1. In this example I used itertools.count function

2. Call Next to counting so we get 5, 10, etc..

3. From the function get_partition we get the slice of elements.

Answer 4

import functools
import operator

OGlist = [A, B, C, D, E, 1, 2, 3, 4, 5, F, G, H, I, J, 6, 7, 8, 9, 10]
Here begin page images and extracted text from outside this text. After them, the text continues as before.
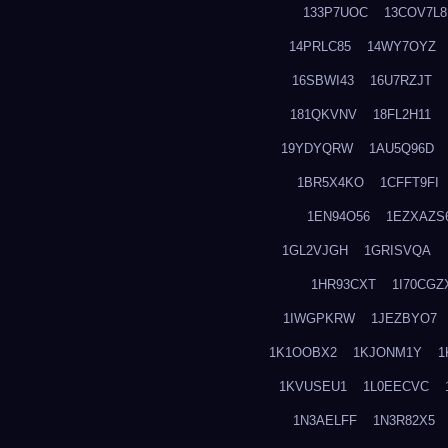
133P7UOC
13COV7L8
14PRLC85
14WY7OYZ
16SBWI43
16U7RZJT
181QKVNV
18FL2H11
19YDYQRW
1AU5Q96D
1BR5X4KO
1CFFT9FI
1EN94O56
1EZXAZS
1GL2VJGH
1GRISVQA
1HR93CXT
1I70CGZ
1IWGPKRW
1JEZBYO7
1K1OOBX2
1KJONM1Y
1
1KVUSEU1
1L0EECVC
1N3AELFF
1N3R82X5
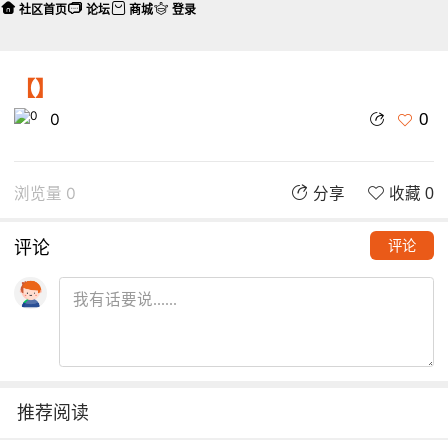
社区首页
论坛
商城
登录
【】
0
0
浏览量 0
分享
收藏 0
评论
评论
推荐阅读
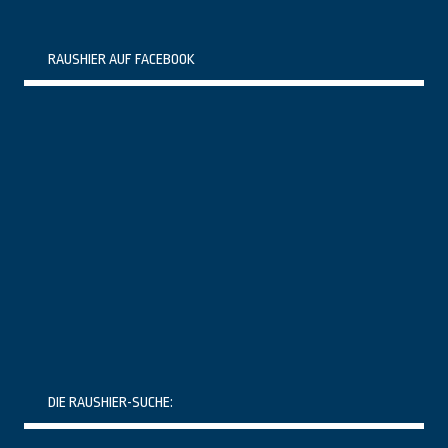
RAUSHIER AUF FACEBOOK
DIE RAUSHIER-SUCHE:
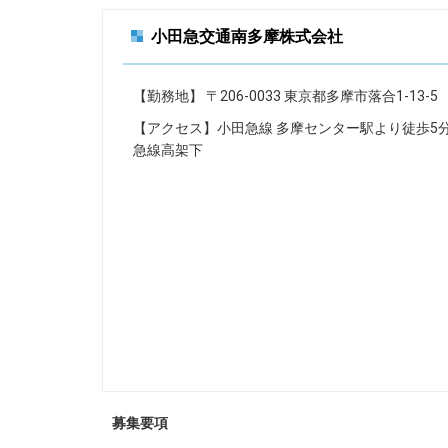
小田急交通南多摩株式会社
【勤務地】 〒206-0033 東京都多摩市落合1-13-5
【アクセス】小田急線 多摩センター駅より徒歩5
急線高架下
募集要項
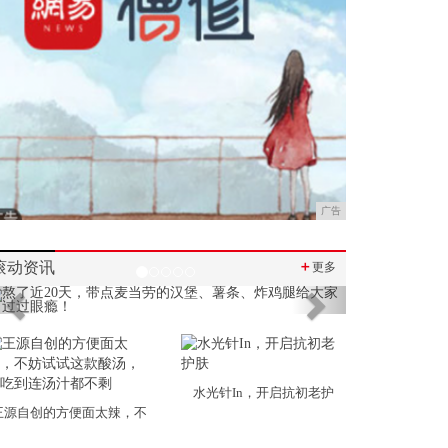
广告
滚动资讯
＋
更多
Previous
Next
水光针In，开启抗初老护
王源自创的方便面太辣，不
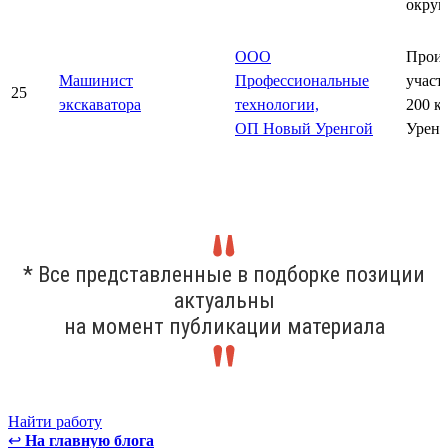
округ
ООО
Произ
Машинист
Профессиональные
участ
25
экскаватора
технологии,
200 к
ОП Новый Уренгой
Уренг
* Все представленные в подборке позиции
актуальны
на момент публикации материала
Найти работу
↩
На главную блога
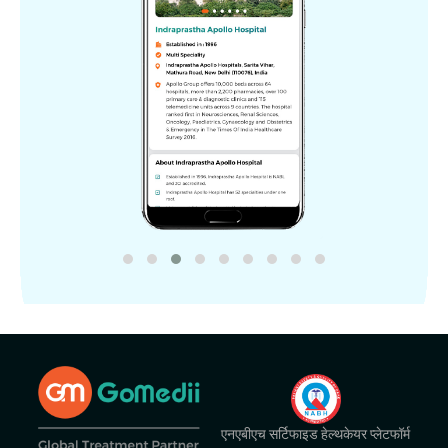
एनएबीएच सर्टिफाइड हेल्थकेयर प्लेटफॉर्म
groups = list(zip(*(iter(OGlist),)*5))
list_ =  functools.reduce(operator.iconcat, groups[1::2], [])
list_2 = functools.reduce(operator.iconcat, groups[::2], [])

Answer 5

I'd approach this like so:

from itertools import chain

_list = list(chain.from_iterable(OGlist[i:i+5] for i in range(0, len(OGlist), 10)))
_list2 = list(chain.from_iterable(OGlist[i:i+5] for i in range(5, len(OGlist), 10)))

OGlist[i:i+5] for i in range(0, len(OGlist), 10) returns a sequence like [[0, 1, 2, 3, 4], [10, 11, 12, 13, 14], ...], chain.from_iterable concatenates that list of lists into one list.